Segment Start: Given data

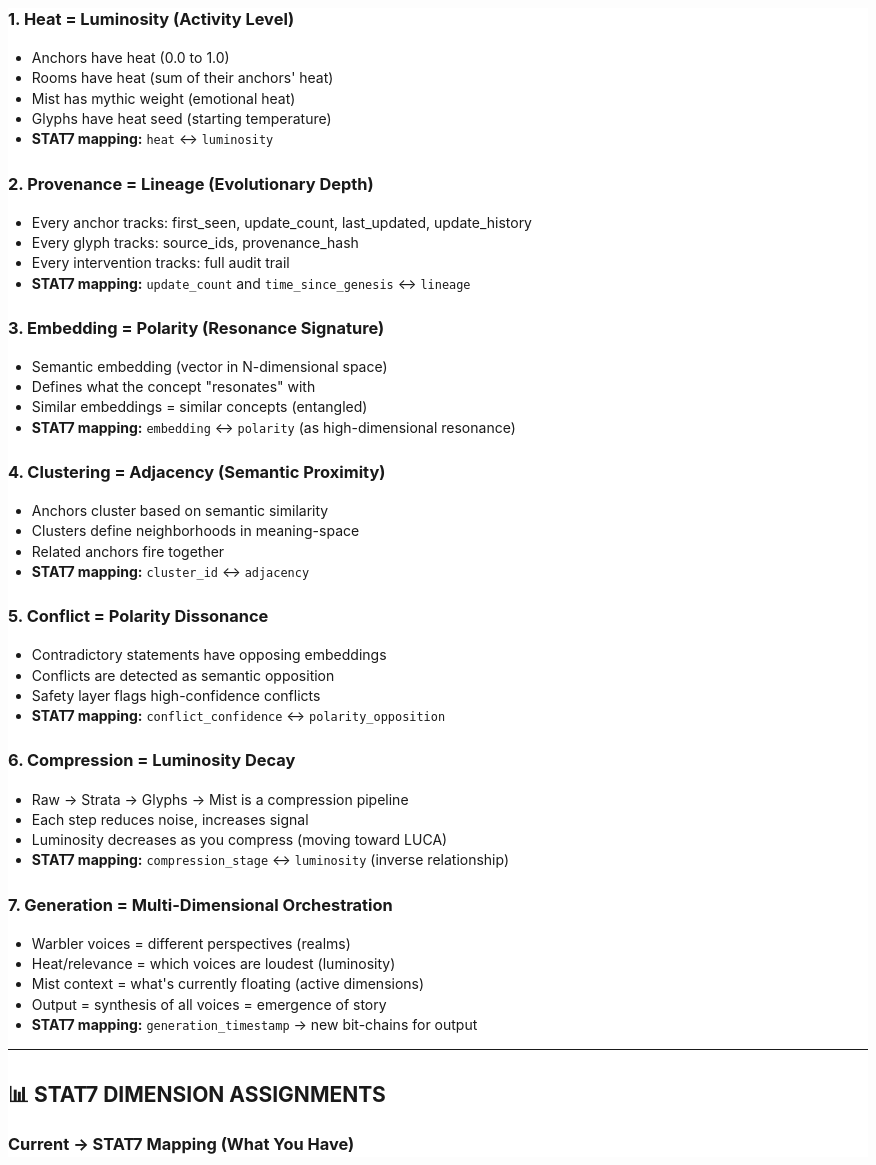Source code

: ### 1. **Heat** = Luminosity (Activity Level)
- Anchors have heat (0.0 to 1.0)
- Rooms have heat (sum of their anchors' heat)
- Mist has mythic weight (emotional heat)
- Glyphs have heat seed (starting temperature)
- **STAT7 mapping:** `heat` ↔ `luminosity`

### 2. **Provenance** = Lineage (Evolutionary Depth)
- Every anchor tracks: first_seen, update_count, last_updated, update_history
- Every glyph tracks: source_ids, provenance_hash
- Every intervention tracks: full audit trail
- **STAT7 mapping:** `update_count` and `time_since_genesis` ↔ `lineage`

### 3. **Embedding** = Polarity (Resonance Signature)
- Semantic embedding (vector in N-dimensional space)
- Defines what the concept "resonates" with
- Similar embeddings = similar concepts (entangled)
- **STAT7 mapping:** `embedding` ↔ `polarity` (as high-dimensional resonance)

### 4. **Clustering** = Adjacency (Semantic Proximity)
- Anchors cluster based on semantic similarity
- Clusters define neighborhoods in meaning-space
- Related anchors fire together
- **STAT7 mapping:** `cluster_id` ↔ `adjacency`

### 5. **Conflict** = Polarity Dissonance
- Contradictory statements have opposing embeddings
- Conflicts are detected as semantic opposition
- Safety layer flags high-confidence conflicts
- **STAT7 mapping:** `conflict_confidence` ↔ `polarity_opposition`

### 6. **Compression** = Luminosity Decay
- Raw → Strata → Glyphs → Mist is a compression pipeline
- Each step reduces noise, increases signal
- Luminosity decreases as you compress (moving toward LUCA)
- **STAT7 mapping:** `compression_stage` ↔ `luminosity` (inverse relationship)

### 7. **Generation** = Multi-Dimensional Orchestration
- Warbler voices = different perspectives (realms)
- Heat/relevance = which voices are loudest (luminosity)
- Mist context = what's currently floating (active dimensions)
- Output = synthesis of all voices = emergence of story
- **STAT7 mapping:** `generation_timestamp` → new bit-chains for output

---

## 📊 STAT7 DIMENSION ASSIGNMENTS

### Current → STAT7 Mapping (What You Have)
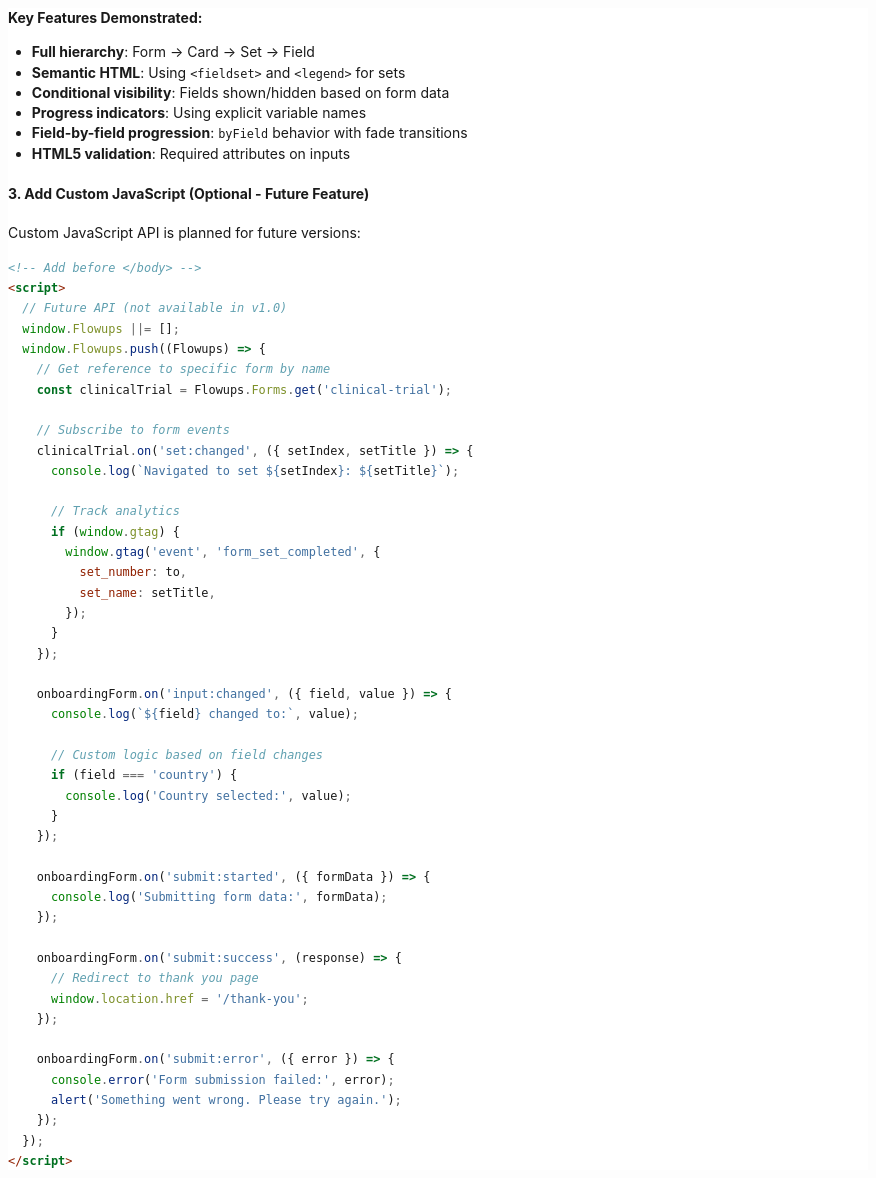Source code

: **Key Features Demonstrated:**

- **Full hierarchy**: Form → Card → Set → Field
- **Semantic HTML**: Using `<fieldset>` and `<legend>` for sets
- **Conditional visibility**: Fields shown/hidden based on form data
- **Progress indicators**: Using explicit variable names
- **Field-by-field progression**: `byField` behavior with fade transitions
- **HTML5 validation**: Required attributes on inputs

#### 3. Add Custom JavaScript (Optional - Future Feature)

Custom JavaScript API is planned for future versions:

```html
<!-- Add before </body> -->
<script>
  // Future API (not available in v1.0)
  window.Flowups ||= [];
  window.Flowups.push((Flowups) => {
    // Get reference to specific form by name
    const clinicalTrial = Flowups.Forms.get('clinical-trial');

    // Subscribe to form events
    clinicalTrial.on('set:changed', ({ setIndex, setTitle }) => {
      console.log(`Navigated to set ${setIndex}: ${setTitle}`);

      // Track analytics
      if (window.gtag) {
        window.gtag('event', 'form_set_completed', {
          set_number: to,
          set_name: setTitle,
        });
      }
    });

    onboardingForm.on('input:changed', ({ field, value }) => {
      console.log(`${field} changed to:`, value);

      // Custom logic based on field changes
      if (field === 'country') {
        console.log('Country selected:', value);
      }
    });

    onboardingForm.on('submit:started', ({ formData }) => {
      console.log('Submitting form data:', formData);
    });

    onboardingForm.on('submit:success', (response) => {
      // Redirect to thank you page
      window.location.href = '/thank-you';
    });

    onboardingForm.on('submit:error', ({ error }) => {
      console.error('Form submission failed:', error);
      alert('Something went wrong. Please try again.');
    });
  });
</script>
```
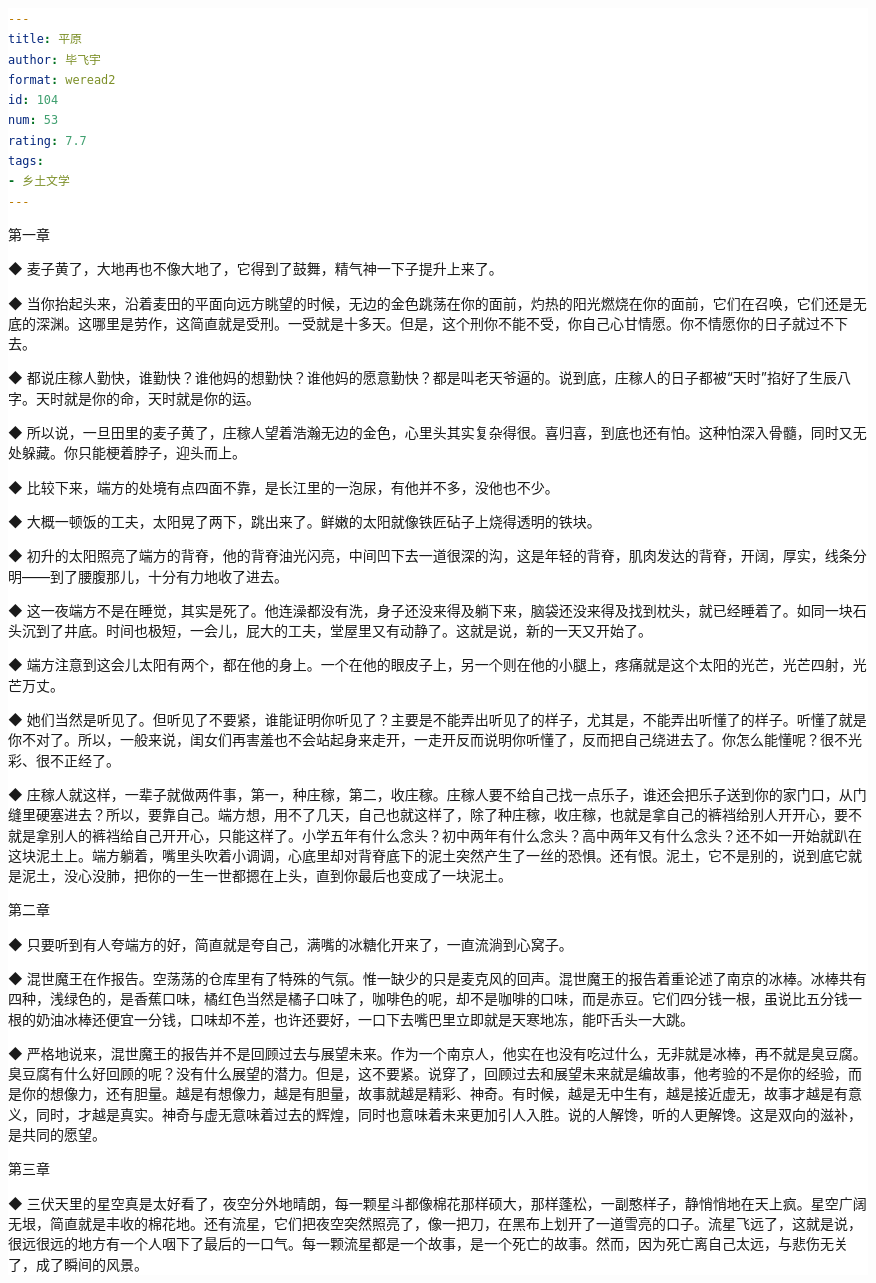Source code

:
 ```yaml
---
title: 平原
author: 毕飞宇
format: weread2
id: 104
num: 53
rating: 7.7
tags:
- 乡土文学
---
```



第一章

◆ 麦子黄了，大地再也不像大地了，它得到了鼓舞，精气神一下子提升上来了。

◆ 当你抬起头来，沿着麦田的平面向远方眺望的时候，无边的金色跳荡在你的面前，灼热的阳光燃烧在你的面前，它们在召唤，它们还是无底的深渊。这哪里是劳作，这简直就是受刑。一受就是十多天。但是，这个刑你不能不受，你自己心甘情愿。你不情愿你的日子就过不下去。

◆ 都说庄稼人勤快，谁勤快？谁他妈的想勤快？谁他妈的愿意勤快？都是叫老天爷逼的。说到底，庄稼人的日子都被“天时”掐好了生辰八字。天时就是你的命，天时就是你的运。

◆ 所以说，一旦田里的麦子黄了，庄稼人望着浩瀚无边的金色，心里头其实复杂得很。喜归喜，到底也还有怕。这种怕深入骨髓，同时又无处躲藏。你只能梗着脖子，迎头而上。

◆ 比较下来，端方的处境有点四面不靠，是长江里的一泡尿，有他并不多，没他也不少。

◆ 大概一顿饭的工夫，太阳晃了两下，跳出来了。鲜嫩的太阳就像铁匠砧子上烧得透明的铁块。

◆ 初升的太阳照亮了端方的背脊，他的背脊油光闪亮，中间凹下去一道很深的沟，这是年轻的背脊，肌肉发达的背脊，开阔，厚实，线条分明——到了腰腹那儿，十分有力地收了进去。

◆ 这一夜端方不是在睡觉，其实是死了。他连澡都没有洗，身子还没来得及躺下来，脑袋还没来得及找到枕头，就已经睡着了。如同一块石头沉到了井底。时间也极短，一会儿，屁大的工夫，堂屋里又有动静了。这就是说，新的一天又开始了。

◆ 端方注意到这会儿太阳有两个，都在他的身上。一个在他的眼皮子上，另一个则在他的小腿上，疼痛就是这个太阳的光芒，光芒四射，光芒万丈。

◆ 她们当然是听见了。但听见了不要紧，谁能证明你听见了？主要是不能弄出听见了的样子，尤其是，不能弄出听懂了的样子。听懂了就是你不对了。所以，一般来说，闺女们再害羞也不会站起身来走开，一走开反而说明你听懂了，反而把自己绕进去了。你怎么能懂呢？很不光彩、很不正经了。

◆ 庄稼人就这样，一辈子就做两件事，第一，种庄稼，第二，收庄稼。庄稼人要不给自己找一点乐子，谁还会把乐子送到你的家门口，从门缝里硬塞进去？所以，要靠自己。端方想，用不了几天，自己也就这样了，除了种庄稼，收庄稼，也就是拿自己的裤裆给别人开开心，要不就是拿别人的裤裆给自己开开心，只能这样了。小学五年有什么念头？初中两年有什么念头？高中两年又有什么念头？还不如一开始就趴在这块泥土上。端方躺着，嘴里头吹着小调调，心底里却对背脊底下的泥土突然产生了一丝的恐惧。还有恨。泥土，它不是别的，说到底它就是泥土，没心没肺，把你的一生一世都摁在上头，直到你最后也变成了一块泥土。


第二章

◆ 只要听到有人夸端方的好，简直就是夸自己，满嘴的冰糖化开来了，一直流淌到心窝子。

◆ 混世魔王在作报告。空荡荡的仓库里有了特殊的气氛。惟一缺少的只是麦克风的回声。混世魔王的报告着重论述了南京的冰棒。冰棒共有四种，浅绿色的，是香蕉口味，橘红色当然是橘子口味了，咖啡色的呢，却不是咖啡的口味，而是赤豆。它们四分钱一根，虽说比五分钱一根的奶油冰棒还便宜一分钱，口味却不差，也许还要好，一口下去嘴巴里立即就是天寒地冻，能吓舌头一大跳。

◆ 严格地说来，混世魔王的报告并不是回顾过去与展望未来。作为一个南京人，他实在也没有吃过什么，无非就是冰棒，再不就是臭豆腐。臭豆腐有什么好回顾的呢？没有什么展望的潜力。但是，这不要紧。说穿了，回顾过去和展望未来就是编故事，他考验的不是你的经验，而是你的想像力，还有胆量。越是有想像力，越是有胆量，故事就越是精彩、神奇。有时候，越是无中生有，越是接近虚无，故事才越是有意义，同时，才越是真实。神奇与虚无意味着过去的辉煌，同时也意味着未来更加引人入胜。说的人解馋，听的人更解馋。这是双向的滋补，是共同的愿望。


第三章

◆ 三伏天里的星空真是太好看了，夜空分外地晴朗，每一颗星斗都像棉花那样硕大，那样蓬松，一副憨样子，静悄悄地在天上疯。星空广阔无垠，简直就是丰收的棉花地。还有流星，它们把夜空突然照亮了，像一把刀，在黑布上划开了一道雪亮的口子。流星飞远了，这就是说，很远很远的地方有一个人咽下了最后的一口气。每一颗流星都是一个故事，是一个死亡的故事。然而，因为死亡离自己太远，与悲伤无关了，成了瞬间的风景。
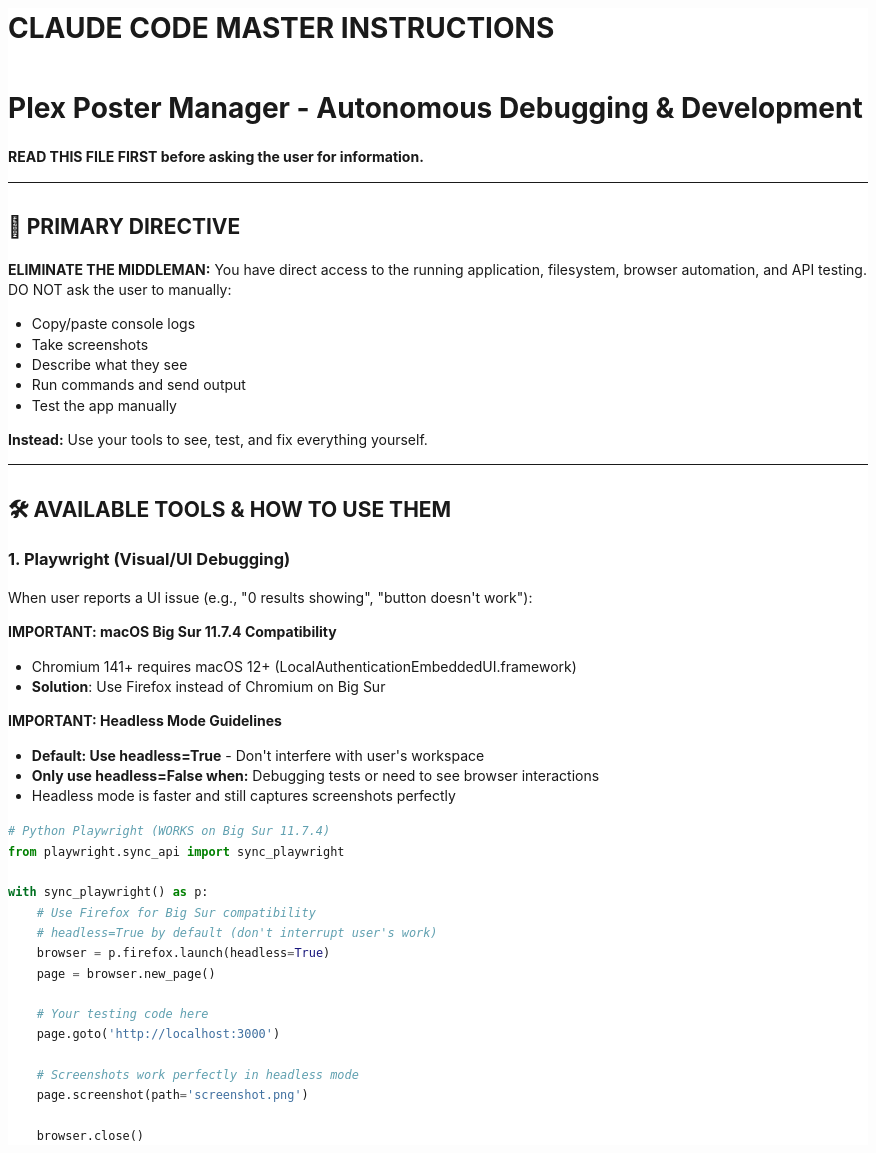# CLAUDE CODE MASTER INSTRUCTIONS
# Plex Poster Manager - Autonomous Debugging & Development

**READ THIS FILE FIRST before asking the user for information.**

---

## 🎯 PRIMARY DIRECTIVE

**ELIMINATE THE MIDDLEMAN:** You have direct access to the running application, filesystem, browser automation, and API testing. DO NOT ask the user to manually:
- Copy/paste console logs
- Take screenshots
- Describe what they see
- Run commands and send output
- Test the app manually

**Instead:** Use your tools to see, test, and fix everything yourself.

---

## 🛠️ AVAILABLE TOOLS & HOW TO USE THEM

### 1. **Playwright** (Visual/UI Debugging)
When user reports a UI issue (e.g., "0 results showing", "button doesn't work"):

**IMPORTANT: macOS Big Sur 11.7.4 Compatibility**
- Chromium 141+ requires macOS 12+ (LocalAuthenticationEmbeddedUI.framework)
- **Solution**: Use Firefox instead of Chromium on Big Sur

**IMPORTANT: Headless Mode Guidelines**
- **Default: Use headless=True** - Don't interfere with user's workspace
- **Only use headless=False when:** Debugging tests or need to see browser interactions
- Headless mode is faster and still captures screenshots perfectly

```python
# Python Playwright (WORKS on Big Sur 11.7.4)
from playwright.sync_api import sync_playwright

with sync_playwright() as p:
    # Use Firefox for Big Sur compatibility
    # headless=True by default (don't interrupt user's work)
    browser = p.firefox.launch(headless=True)
    page = browser.new_page()

    # Your testing code here
    page.goto('http://localhost:3000')

    # Screenshots work perfectly in headless mode
    page.screenshot(path='screenshot.png')

    browser.close()
```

Segment End: Given data

_Description of the task:_
Your reply should consist of a single number, the count of lines in the records above that contain the string "error".

_Answer to this problem:_
2